_Task details_
Would you reproduce every line of the material exactly?

[Record excerpts Boundary: Start]

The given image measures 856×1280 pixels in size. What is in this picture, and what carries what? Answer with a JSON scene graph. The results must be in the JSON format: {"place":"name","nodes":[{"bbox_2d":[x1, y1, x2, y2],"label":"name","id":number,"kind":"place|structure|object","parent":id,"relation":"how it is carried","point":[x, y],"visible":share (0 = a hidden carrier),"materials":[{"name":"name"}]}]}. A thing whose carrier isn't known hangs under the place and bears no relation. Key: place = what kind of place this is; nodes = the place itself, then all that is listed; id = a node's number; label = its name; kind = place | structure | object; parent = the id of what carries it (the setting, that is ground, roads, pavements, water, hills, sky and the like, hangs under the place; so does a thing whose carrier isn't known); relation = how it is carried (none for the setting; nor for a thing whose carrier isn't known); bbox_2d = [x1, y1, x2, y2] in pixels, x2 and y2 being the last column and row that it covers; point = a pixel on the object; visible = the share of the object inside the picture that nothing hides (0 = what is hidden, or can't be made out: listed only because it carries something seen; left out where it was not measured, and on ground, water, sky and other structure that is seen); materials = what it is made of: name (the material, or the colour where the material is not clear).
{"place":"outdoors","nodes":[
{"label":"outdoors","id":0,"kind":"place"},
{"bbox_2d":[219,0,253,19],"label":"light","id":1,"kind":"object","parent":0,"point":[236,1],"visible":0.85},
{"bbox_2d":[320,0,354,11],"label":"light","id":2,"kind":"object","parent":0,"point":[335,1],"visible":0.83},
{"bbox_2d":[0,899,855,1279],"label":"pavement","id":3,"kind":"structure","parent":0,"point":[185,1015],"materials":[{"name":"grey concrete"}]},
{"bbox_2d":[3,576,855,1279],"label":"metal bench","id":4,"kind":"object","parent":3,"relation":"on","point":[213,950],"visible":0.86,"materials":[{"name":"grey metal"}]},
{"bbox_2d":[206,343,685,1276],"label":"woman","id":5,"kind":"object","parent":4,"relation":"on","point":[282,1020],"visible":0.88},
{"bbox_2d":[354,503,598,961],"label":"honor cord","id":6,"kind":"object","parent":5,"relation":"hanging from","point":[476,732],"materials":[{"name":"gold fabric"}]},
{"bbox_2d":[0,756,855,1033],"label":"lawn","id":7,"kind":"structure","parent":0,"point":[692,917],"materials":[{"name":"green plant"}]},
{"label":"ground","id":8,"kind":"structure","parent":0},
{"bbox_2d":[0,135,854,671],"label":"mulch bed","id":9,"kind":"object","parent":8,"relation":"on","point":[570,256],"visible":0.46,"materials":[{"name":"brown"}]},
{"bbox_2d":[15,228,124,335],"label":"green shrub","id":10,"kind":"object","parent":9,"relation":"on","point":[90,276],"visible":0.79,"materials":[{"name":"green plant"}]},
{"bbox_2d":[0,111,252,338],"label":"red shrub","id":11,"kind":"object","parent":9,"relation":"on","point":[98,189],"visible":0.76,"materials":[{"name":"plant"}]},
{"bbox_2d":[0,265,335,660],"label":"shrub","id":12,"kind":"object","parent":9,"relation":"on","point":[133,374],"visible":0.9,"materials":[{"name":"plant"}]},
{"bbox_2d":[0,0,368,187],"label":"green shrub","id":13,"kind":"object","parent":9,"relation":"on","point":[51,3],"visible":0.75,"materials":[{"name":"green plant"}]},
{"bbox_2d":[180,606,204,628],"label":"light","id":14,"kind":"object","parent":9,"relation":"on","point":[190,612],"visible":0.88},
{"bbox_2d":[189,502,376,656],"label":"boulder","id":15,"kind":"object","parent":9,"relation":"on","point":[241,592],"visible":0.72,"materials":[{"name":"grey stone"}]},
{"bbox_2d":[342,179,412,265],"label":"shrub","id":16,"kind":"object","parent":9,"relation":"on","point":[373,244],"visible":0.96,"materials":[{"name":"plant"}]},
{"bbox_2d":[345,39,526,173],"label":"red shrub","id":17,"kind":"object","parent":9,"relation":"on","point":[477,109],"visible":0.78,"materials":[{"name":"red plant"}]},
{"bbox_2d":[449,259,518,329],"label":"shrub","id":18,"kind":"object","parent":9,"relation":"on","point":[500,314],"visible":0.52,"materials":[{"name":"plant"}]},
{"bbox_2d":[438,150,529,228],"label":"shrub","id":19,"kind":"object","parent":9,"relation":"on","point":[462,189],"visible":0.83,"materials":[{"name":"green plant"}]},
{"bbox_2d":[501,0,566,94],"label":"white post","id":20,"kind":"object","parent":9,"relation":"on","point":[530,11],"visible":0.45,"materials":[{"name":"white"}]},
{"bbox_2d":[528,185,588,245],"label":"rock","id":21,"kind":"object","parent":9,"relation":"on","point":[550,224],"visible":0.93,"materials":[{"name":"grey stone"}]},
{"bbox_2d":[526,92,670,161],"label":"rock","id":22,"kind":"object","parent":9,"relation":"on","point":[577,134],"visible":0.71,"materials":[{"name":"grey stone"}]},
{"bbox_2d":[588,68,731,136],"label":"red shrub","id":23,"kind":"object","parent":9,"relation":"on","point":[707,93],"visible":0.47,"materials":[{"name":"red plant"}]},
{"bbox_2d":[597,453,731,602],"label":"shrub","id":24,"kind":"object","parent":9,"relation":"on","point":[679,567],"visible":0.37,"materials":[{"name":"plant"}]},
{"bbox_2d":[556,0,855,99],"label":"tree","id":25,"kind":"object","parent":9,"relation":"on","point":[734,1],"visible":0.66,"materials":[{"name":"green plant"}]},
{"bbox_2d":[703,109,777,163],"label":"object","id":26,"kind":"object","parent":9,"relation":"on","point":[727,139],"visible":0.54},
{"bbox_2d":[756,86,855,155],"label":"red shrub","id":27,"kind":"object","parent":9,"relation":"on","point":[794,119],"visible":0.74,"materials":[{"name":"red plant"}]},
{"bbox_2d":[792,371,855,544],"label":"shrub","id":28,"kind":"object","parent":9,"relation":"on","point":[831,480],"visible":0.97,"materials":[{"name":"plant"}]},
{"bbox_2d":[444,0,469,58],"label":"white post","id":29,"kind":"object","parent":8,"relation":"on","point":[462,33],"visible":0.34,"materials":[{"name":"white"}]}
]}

[Record excerpts Boundary: End]

_Exercise result_
The given image measures 856×1280 pixels in size. What is in this picture, and what carries what? Answer with a JSON scene graph. The results must be in the JSON format: {"place":"name","nodes":[{"bbox_2d":[x1, y1, x2, y2],"label":"name","id":number,"kind":"place|structure|object","parent":id,"relation":"how it is carried","point":[x, y],"visible":share (0 = a hidden carrier),"materials":[{"name":"name"}]}]}. A thing whose carrier isn't known hangs under the place and bears no relation. Key: place = what kind of place this is; nodes = the place itself, then all that is listed; id = a node's number; label = its name; kind = place | structure | object; parent = the id of what carries it (the setting, that is ground, roads, pavements, water, hills, sky and the like, hangs under the place; so does a thing whose carrier isn't known); relation = how it is carried (none for the setting; nor for a thing whose carrier isn't known); bbox_2d = [x1, y1, x2, y2] in pixels, x2 and y2 being the last column and row that it covers; point = a pixel on the object; visible = the share of the object inside the picture that nothing hides (0 = what is hidden, or can't be made out: listed only because it carries something seen; left out where it was not measured, and on ground, water, sky and other structure that is seen); materials = what it is made of: name (the material, or the colour where the material is not clear).
{"place":"outdoors","nodes":[
{"label":"outdoors","id":0,"kind":"place"},
{"bbox_2d":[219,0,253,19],"label":"light","id":1,"kind":"object","parent":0,"point":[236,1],"visible":0.85},
{"bbox_2d":[320,0,354,11],"label":"light","id":2,"kind":"object","parent":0,"point":[335,1],"visible":0.83},
{"bbox_2d":[0,899,855,1279],"label":"pavement","id":3,"kind":"structure","parent":0,"point":[185,1015],"materials":[{"name":"grey concrete"}]},
{"bbox_2d":[3,576,855,1279],"label":"metal bench","id":4,"kind":"object","parent":3,"relation":"on","point":[213,950],"visible":0.86,"materials":[{"name":"grey metal"}]},
{"bbox_2d":[206,343,685,1276],"label":"woman","id":5,"kind":"object","parent":4,"relation":"on","point":[282,1020],"visible":0.88},
{"bbox_2d":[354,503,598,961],"label":"honor cord","id":6,"kind":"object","parent":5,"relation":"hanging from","point":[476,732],"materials":[{"name":"gold fabric"}]},
{"bbox_2d":[0,756,855,1033],"label":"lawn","id":7,"kind":"structure","parent":0,"point":[692,917],"materials":[{"name":"green plant"}]},
{"label":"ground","id":8,"kind":"structure","parent":0},
{"bbox_2d":[0,135,854,671],"label":"mulch bed","id":9,"kind":"object","parent":8,"relation":"on","point":[570,256],"visible":0.46,"materials":[{"name":"brown"}]},
{"bbox_2d":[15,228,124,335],"label":"green shrub","id":10,"kind":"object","parent":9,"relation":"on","point":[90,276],"visible":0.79,"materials":[{"name":"green plant"}]},
{"bbox_2d":[0,111,252,338],"label":"red shrub","id":11,"kind":"object","parent":9,"relation":"on","point":[98,189],"visible":0.76,"materials":[{"name":"plant"}]},
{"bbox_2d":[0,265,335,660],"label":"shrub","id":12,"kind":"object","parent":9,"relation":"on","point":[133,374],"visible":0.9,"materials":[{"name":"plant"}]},
{"bbox_2d":[0,0,368,187],"label":"green shrub","id":13,"kind":"object","parent":9,"relation":"on","point":[51,3],"visible":0.75,"materials":[{"name":"green plant"}]},
{"bbox_2d":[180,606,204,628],"label":"light","id":14,"kind":"object","parent":9,"relation":"on","point":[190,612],"visible":0.88},
{"bbox_2d":[189,502,376,656],"label":"boulder","id":15,"kind":"object","parent":9,"relation":"on","point":[241,592],"visible":0.72,"materials":[{"name":"grey stone"}]},
{"bbox_2d":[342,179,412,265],"label":"shrub","id":16,"kind":"object","parent":9,"relation":"on","point":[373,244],"visible":0.96,"materials":[{"name":"plant"}]},
{"bbox_2d":[345,39,526,173],"label":"red shrub","id":17,"kind":"object","parent":9,"relation":"on","point":[477,109],"visible":0.78,"materials":[{"name":"red plant"}]},
{"bbox_2d":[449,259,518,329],"label":"shrub","id":18,"kind":"object","parent":9,"relation":"on","point":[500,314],"visible":0.52,"materials":[{"name":"plant"}]},
{"bbox_2d":[438,150,529,228],"label":"shrub","id":19,"kind":"object","parent":9,"relation":"on","point":[462,189],"visible":0.83,"materials":[{"name":"green plant"}]},
{"bbox_2d":[501,0,566,94],"label":"white post","id":20,"kind":"object","parent":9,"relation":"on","point":[530,11],"visible":0.45,"materials":[{"name":"white"}]},
{"bbox_2d":[528,185,588,245],"label":"rock","id":21,"kind":"object","parent":9,"relation":"on","point":[550,224],"visible":0.93,"materials":[{"name":"grey stone"}]},
{"bbox_2d":[526,92,670,161],"label":"rock","id":22,"kind":"object","parent":9,"relation":"on","point":[577,134],"visible":0.71,"materials":[{"name":"grey stone"}]},
{"bbox_2d":[588,68,731,136],"label":"red shrub","id":23,"kind":"object","parent":9,"relation":"on","point":[707,93],"visible":0.47,"materials":[{"name":"red plant"}]},
{"bbox_2d":[597,453,731,602],"label":"shrub","id":24,"kind":"object","parent":9,"relation":"on","point":[679,567],"visible":0.37,"materials":[{"name":"plant"}]},
{"bbox_2d":[556,0,855,99],"label":"tree","id":25,"kind":"object","parent":9,"relation":"on","point":[734,1],"visible":0.66,"materials":[{"name":"green plant"}]},
{"bbox_2d":[703,109,777,163],"label":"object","id":26,"kind":"object","parent":9,"relation":"on","point":[727,139],"visible":0.54},
{"bbox_2d":[756,86,855,155],"label":"red shrub","id":27,"kind":"object","parent":9,"relation":"on","point":[794,119],"visible":0.74,"materials":[{"name":"red plant"}]},
{"bbox_2d":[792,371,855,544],"label":"shrub","id":28,"kind":"object","parent":9,"relation":"on","point":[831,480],"visible":0.97,"materials":[{"name":"plant"}]},
{"bbox_2d":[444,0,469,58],"label":"white post","id":29,"kind":"object","parent":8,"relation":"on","point":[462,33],"visible":0.34,"materials":[{"name":"white"}]}
]}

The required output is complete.